[EXERCISE BRIEF]: How many lines in the records below contain the word "Workout"? Answer with the number and nothing else.

[RECORDS — start]

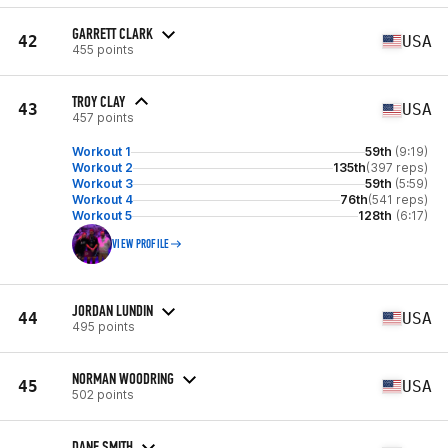
GARRETT CLARK
42
USA
455 points
TROY CLAY
43
USA
457 points
Workout 1
59th
(9:19)
Workout 2
135th
(397 reps)
Workout 3
59th
(5:59)
Workout 4
76th
(541 reps)
Workout 5
128th
(6:17)
VIEW PROFILE
JORDAN LUNDIN
44
USA
495 points
NORMAN WOODRING
45
USA
502 points
DANE SMITH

[RECORDS — finish]

[RESULT OF THE EXERCISE]: 5